Selon Andrew, dans l’absolu, le lieu le plus approprié pour se détendre est une bibliothèque : rien de tel que de profiter du calme installé dans un confortable siège et entouré d’un vaste choix de lecture. Le souci, c’est qu’à Poudlard, la bibliothèque contient trop d’élèves pour permettre la tranquillité, ne dispose pas de fauteuils moelleux, et a trop connu la censure pour proposer un choix de livres décent. Alors même si le Serdaigle estimait que le lieu restait l’un des moins pires du château, il préférait parfois partir en quête d’un calme véritable pour se ressourcer avant d’avoir à se replonger dans le chaos des intrigues adolescentes qui semblent constituer l’essentiel de l’existence de ses pairs.

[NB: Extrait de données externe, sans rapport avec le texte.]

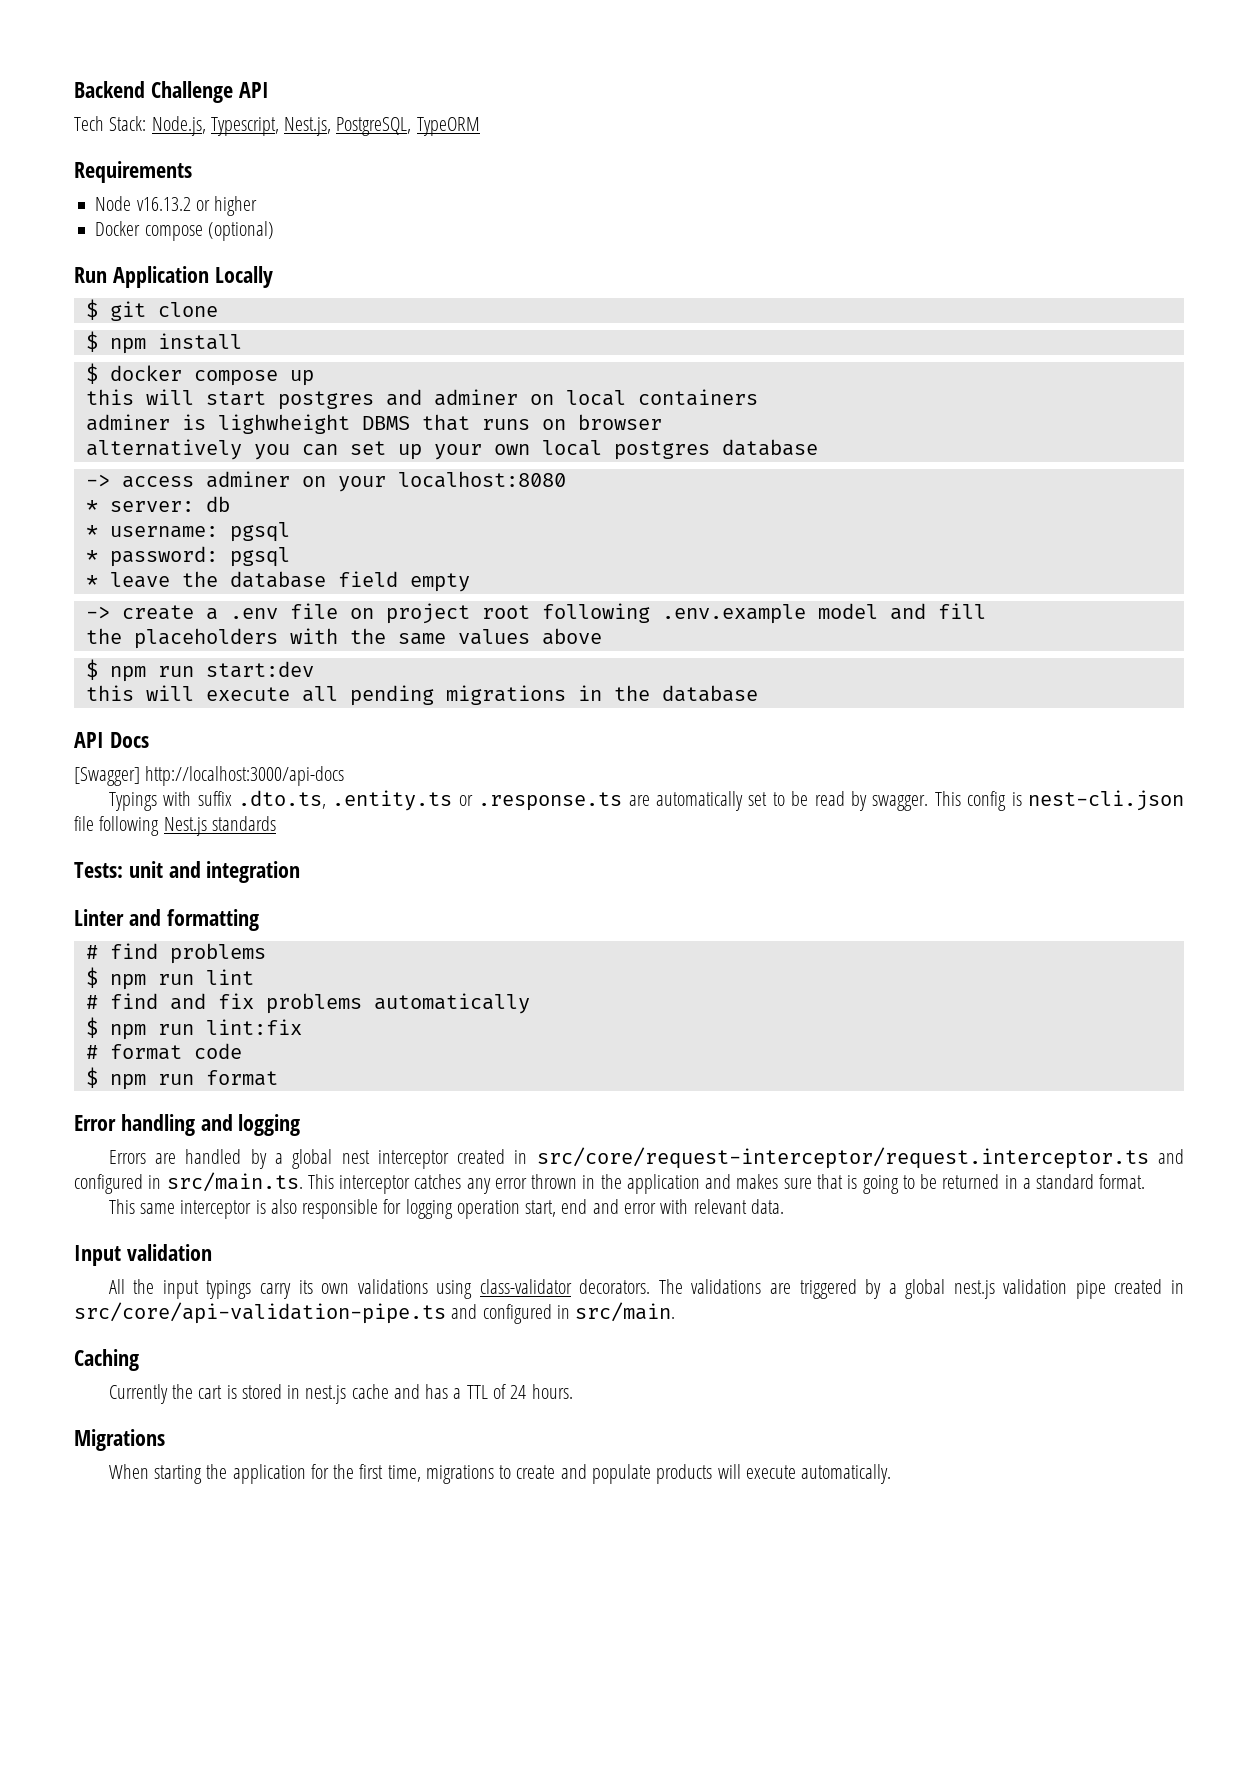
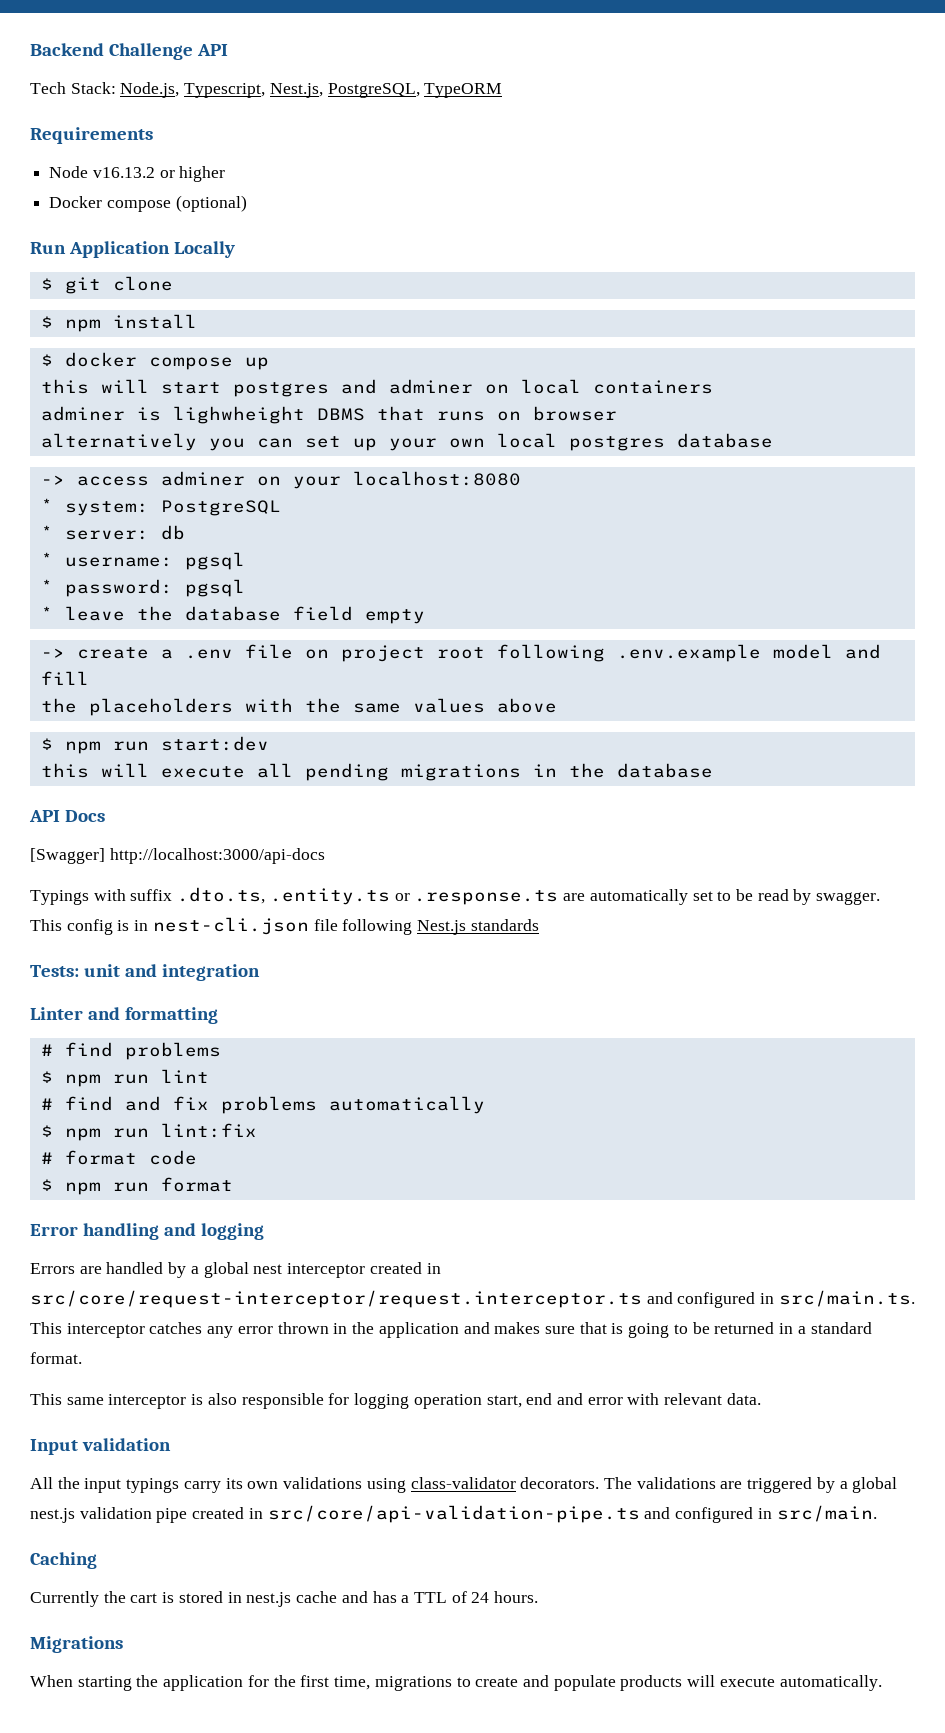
(566, 479) none -> [40,498,281,516] // * system: PostgreSQL
(1022, 799) none -> [134,920,149,931] in

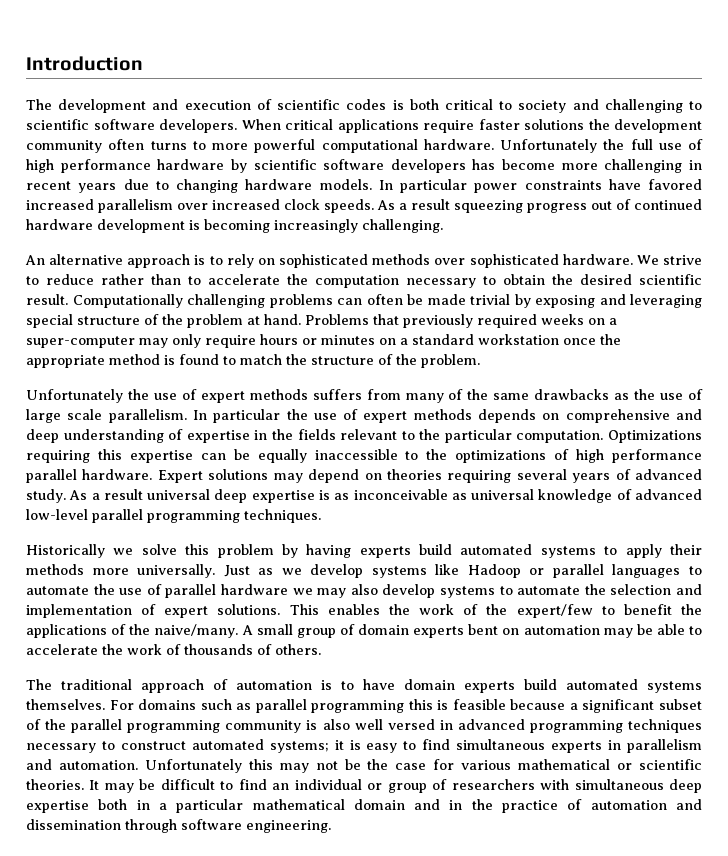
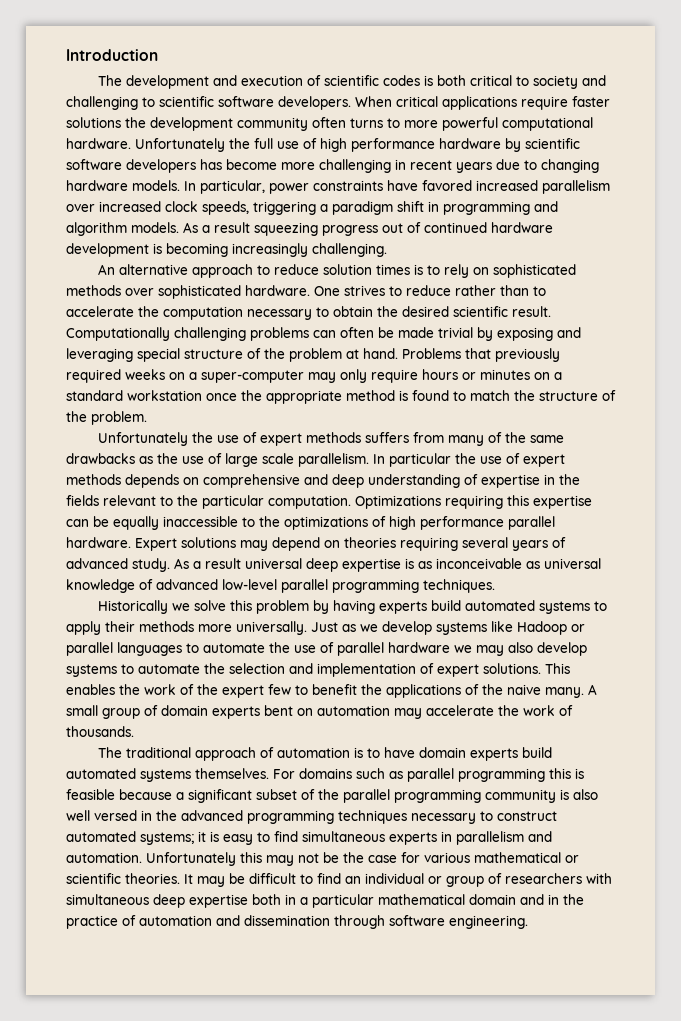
[400,179,467,193] particular -> [200,180,265,194] particular,
[324,199,374,213] speeds. -> [202,201,558,215] [66,222,179,236] speeds, triggering a paradigm shift in programming and algorithm models.
(191, 261) none -> [256,264,410,275] to reduce solution times
[636,255,702,265] We strive -> [314,285,385,296] One strives
[516,604,593,618] expert/few -> [222,684,291,698] expert few
[154,624,239,638] naive/many. -> [507,684,584,698] naive many.
[636,624,702,635] be able to -> (422, 713) none
[184,644,321,655] thousands of others. -> [66,726,134,737] thousands.
(453, 725) none -> [156,810,177,821] the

En ce mercredi du début du mois d’avril, il avait décidé de sortir, profitant de l’un des premiers beaux jours de l’année – ou du moins ce qui se qualifie comme un beau jour en Ecosse : un ciel couvert ne déversant pas de pluie et un vent plus doux que froid. Depuis longtemps, il avait repéré les terrains les moins susceptibles d’être fréquentés par les élèves : il allait longer le lac pour se rendre du côté opposé à celui de la gare, vers les remparts. Par là-bas, il n’y avait absolument rien d’intéressant, et c’était suffisamment loin pour dissuader la plupart des élèves de se donner la peine de s’y rendre.
N’ayant aucun cours avant l’après-midi à 15h, il avait fait un petit détour par les cuisines pour prendre de quoi manger – la seule difficulté avait été de persuader les elfes de maison que non, vraiment, il ne pouvait pas envisager d’emporter un panier à pique-nique de 15 kilos. Après tout, il lui fallait d’abord passer par le haut des falaises pour accéder à ce coin isolé, et il valait donc mieux ne pas trop être chargé.
A propos des falaises, il aurait peut-être dû attendre un peu avant cette sortie. Même si la pluie ne tombait plus, le sol était encore humide et glissant. Et son sens de l’équilibre lamentable rendait cette simple escalade bien plus périlleuse qu’elle ne devrait. Sans même compter sa maladresse affligeante. D’ailleurs, comme il aurait dû s’y attendre, au final, c’est précisément quand, arrivé en haut, il relâcha son attention, qu’il glissa sur une touffe d’herbe mouillé mal placée. Il parvint à aisément amortir sa chute de ses mains, mais cela n’empêcha pas la boue de maculer son uniforme. Il jura à mi-voix, tout en se redressant.
« Nom d’une bouse de botruc constipé ! »
Grimaçant en constatant l’état de ses robes, il dégaina rapidement sa baguette de son étui et lança quelques sorts de nettoyage soigneusement ciblés pour en ôter la saleté. Une fois satisfait, il s’apprêta à se remettre en route… quand il remarqua que contrairement à ce qu’il aurait pensé, il n’était pas seul. Il y avait là un autre élève, et celui-ci n’avait sans doute rien raté de cet épisode pitoyable. Voilà qui était embarrassant. Cependant, n’étant plus à une humiliation près, Andrew n’eut guère de mal à ce que sa seule expression reste celle de l’indifférence polie, et se disposa simplement à reprendre son chemin si l’autre ne jugeait pas non plus utile de dire quoi que ce soit.
Son habitude de tout observer avec attention lui indiqua que le garçon semblait en proie à de vives émotions et qu’il se tenait un peu trop près du bord de la falaise, mais le Serdaigle n’était pas du genre à s’immiscer dans les affaires des autres. Et ce n’était de toute manière pas comme s’il y avait un réel danger, vu que les falaises étaient entourées de sorts-filets destinés à protéger les élèves des conséquences de toute chute malencontreuse. Sa conscience resterait donc en paix quoi qu’il arrive après.